Tugas A => Menurut teks tentang Benteng Keraton Buton, berapa panjang keliling benteng tersebut?

Teks bacaan =>
##########

Kota Bau-Bau, Sulawesi Tenggara merupakan kawasan seribu pulau,
seribu benteng dan istilah seribu lainnya. Pulau Buton (Kota Bau-Bau)
secara geografis, merupakan kawasan timur jazirah tenggara Pulau
Celebes/Sulawesi.
Benteng Keraton Buton adalah bekas peninggalan
Kesultanan Wolio / Buton dan biasa disebut BENTENG KERATON WOLIO.
Benteng Keraton ini juga masuk Guiness of Record pada tahun 2006 dan
rekor MURI Sebagai benteng Terluas di dunia. Panjang keliling benteng
tersebut 3 kilometer dengan tinggi rata-rata 4 meter dan lebar (tebal) 2
meter.
Bangunannya terdiri atas susunan batu gunung bercampur
kapur dengan bahan perekat dari agar-agar, sejenis rumput laut. Luas
seluruh kompleks keraton yang dikitari benteng meliputi 401.911 meter
persegi. Area yang demikian luas itu mengalahkan benteng terluas di
dunia sebelumnya yang berada di Denmark.
Dengan demikian, Benteng
Keraton tercatat sebagai yang terluas di dunia. Luasnya benteng ini
bukan sekadar isapan jempol, di dalam kompleks benteng melingkupi satu
wilayah kelurahan, dengan nama kelurahan Melai, dan tercatat sebagai
salah satu kawasan terpadat di kota ini.
Banyak obyek menarik di
dalam benteng Keraton Wolio itu. Di sana ada batu Wolio, batu popaua,
masjid agung, makam Sultan Murhum (Sultan Buton pertama), Istana Badia,
dan meriam-meriam kuno. Batu Wolio adalah sebuah batu biasa berwarna
gelap. Besarnya kurang lebih sama dengan seekor lembu sedang duduk
berkubang. Konon, di sekitar batu inilah rakyat setempat menemukan
seorang putri jelita bernama Wakaa-Kaa yang dikatakan berasal dari
Tiongkok.
Ada satu hal menarik yang patut diketahui penduduk di
Nusantara terhadap keberadaan benteng Keraton Buton, yakni sebuah
benteng yang tidak hanya berdiri dan diam membisu. Namun, di dalam
kawasan benteng keraton terdapat aktivitas masyarakat yang tetap
melakukan berbagai macam ritual layaknya yang terjadi pada masa
kesultanan berabad abad lalu.

##########

(Baris dari kumpulan data)
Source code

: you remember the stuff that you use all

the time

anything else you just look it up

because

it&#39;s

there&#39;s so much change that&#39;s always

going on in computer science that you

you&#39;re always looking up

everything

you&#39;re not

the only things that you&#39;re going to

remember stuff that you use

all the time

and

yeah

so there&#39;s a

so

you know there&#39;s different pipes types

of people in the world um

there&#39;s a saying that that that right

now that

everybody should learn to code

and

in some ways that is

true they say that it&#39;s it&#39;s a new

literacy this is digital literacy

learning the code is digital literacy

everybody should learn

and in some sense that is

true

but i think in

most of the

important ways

##########

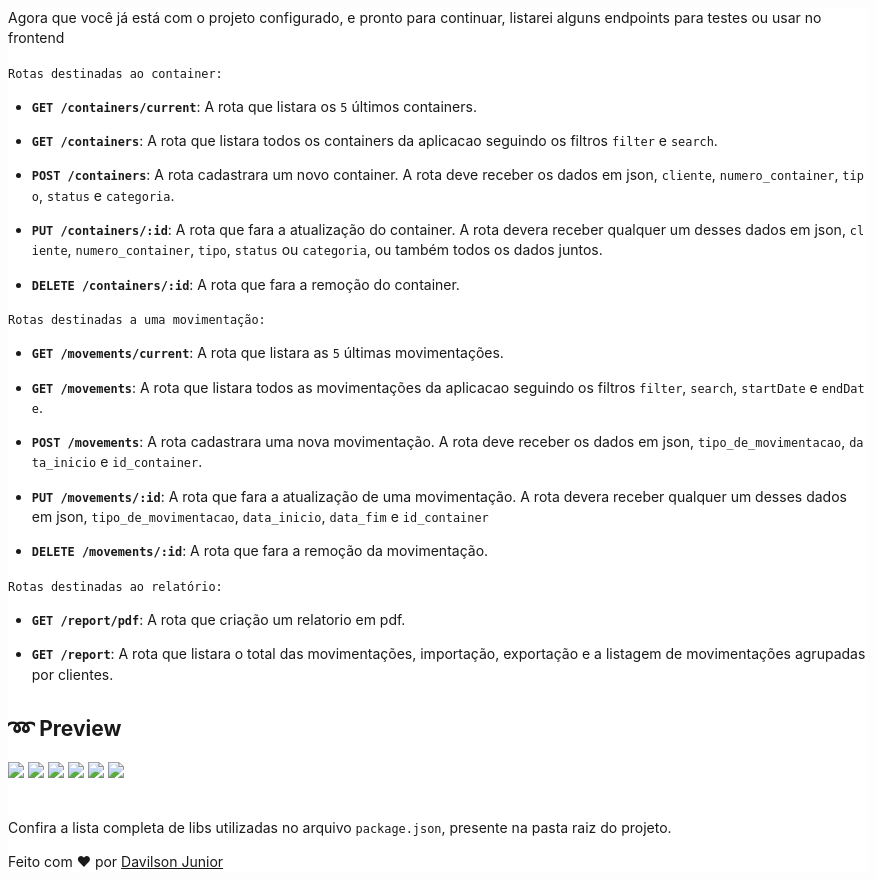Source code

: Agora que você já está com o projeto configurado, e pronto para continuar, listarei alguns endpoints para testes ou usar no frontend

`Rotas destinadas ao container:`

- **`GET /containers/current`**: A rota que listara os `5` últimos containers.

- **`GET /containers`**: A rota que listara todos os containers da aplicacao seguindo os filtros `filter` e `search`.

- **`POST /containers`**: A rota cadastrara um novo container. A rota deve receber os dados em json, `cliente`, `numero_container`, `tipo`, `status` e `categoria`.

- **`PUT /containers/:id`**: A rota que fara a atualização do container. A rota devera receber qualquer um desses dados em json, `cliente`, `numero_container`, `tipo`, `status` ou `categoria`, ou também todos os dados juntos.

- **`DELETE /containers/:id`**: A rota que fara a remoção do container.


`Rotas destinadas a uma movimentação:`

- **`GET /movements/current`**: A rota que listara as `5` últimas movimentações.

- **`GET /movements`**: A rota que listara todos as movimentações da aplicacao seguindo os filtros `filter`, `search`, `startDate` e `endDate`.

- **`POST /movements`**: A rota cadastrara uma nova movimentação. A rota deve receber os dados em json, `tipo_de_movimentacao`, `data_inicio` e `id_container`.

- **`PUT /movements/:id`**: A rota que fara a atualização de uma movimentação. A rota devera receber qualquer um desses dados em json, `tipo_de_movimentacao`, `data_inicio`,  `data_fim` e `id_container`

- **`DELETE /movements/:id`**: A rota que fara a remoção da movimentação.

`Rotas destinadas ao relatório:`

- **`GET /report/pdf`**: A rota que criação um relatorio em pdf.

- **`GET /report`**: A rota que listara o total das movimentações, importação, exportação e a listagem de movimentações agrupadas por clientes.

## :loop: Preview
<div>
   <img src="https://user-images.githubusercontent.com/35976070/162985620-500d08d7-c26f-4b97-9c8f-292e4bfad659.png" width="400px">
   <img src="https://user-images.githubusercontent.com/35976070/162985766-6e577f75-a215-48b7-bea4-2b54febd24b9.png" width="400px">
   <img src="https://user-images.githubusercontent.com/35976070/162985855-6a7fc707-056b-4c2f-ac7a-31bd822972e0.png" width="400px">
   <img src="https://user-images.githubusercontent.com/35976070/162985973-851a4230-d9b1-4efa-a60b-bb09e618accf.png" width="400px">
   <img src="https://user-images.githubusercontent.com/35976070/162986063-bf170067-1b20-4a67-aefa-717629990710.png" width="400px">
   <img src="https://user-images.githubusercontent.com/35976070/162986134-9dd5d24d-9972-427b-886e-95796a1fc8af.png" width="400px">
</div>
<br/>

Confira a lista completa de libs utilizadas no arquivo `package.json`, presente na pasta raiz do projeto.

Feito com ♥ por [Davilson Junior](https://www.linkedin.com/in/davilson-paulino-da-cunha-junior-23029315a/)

##########

Tugas B => Kembalikan baris-baris data mulai dari baris yang memuat "relatorio em pdf." hingga baris yang memuat "Feito com ♥", termasuk kedua baris itu, tanpa mengubah apa pun.

Jawaban A => 3 kilometer.

Jawaban B =>
- **`GET /report/pdf`**: A rota que criação um relatorio em pdf.

- **`GET /report`**: A rota que listara o total das movimentações, importação, exportação e a listagem de movimentações agrupadas por clientes.

## :loop: Preview
<div>
   <img src="https://user-images.githubusercontent.com/35976070/162985620-500d08d7-c26f-4b97-9c8f-292e4bfad659.png" width="400px">
   <img src="https://user-images.githubusercontent.com/35976070/162985766-6e577f75-a215-48b7-bea4-2b54febd24b9.png" width="400px">
   <img src="https://user-images.githubusercontent.com/35976070/162985855-6a7fc707-056b-4c2f-ac7a-31bd822972e0.png" width="400px">
   <img src="https://user-images.githubusercontent.com/35976070/162985973-851a4230-d9b1-4efa-a60b-bb09e618accf.png" width="400px">
   <img src="https://user-images.githubusercontent.com/35976070/162986063-bf170067-1b20-4a67-aefa-717629990710.png" width="400px">
   <img src="https://user-images.githubusercontent.com/35976070/162986134-9dd5d24d-9972-427b-886e-95796a1fc8af.png" width="400px">
</div>
<br/>

Confira a lista completa de libs utilizadas no arquivo `package.json`, presente na pasta raiz do projeto.

Feito com ♥ por [Davilson Junior](https://www.linkedin.com/in/davilson-paulino-da-cunha-junior-23029315a/)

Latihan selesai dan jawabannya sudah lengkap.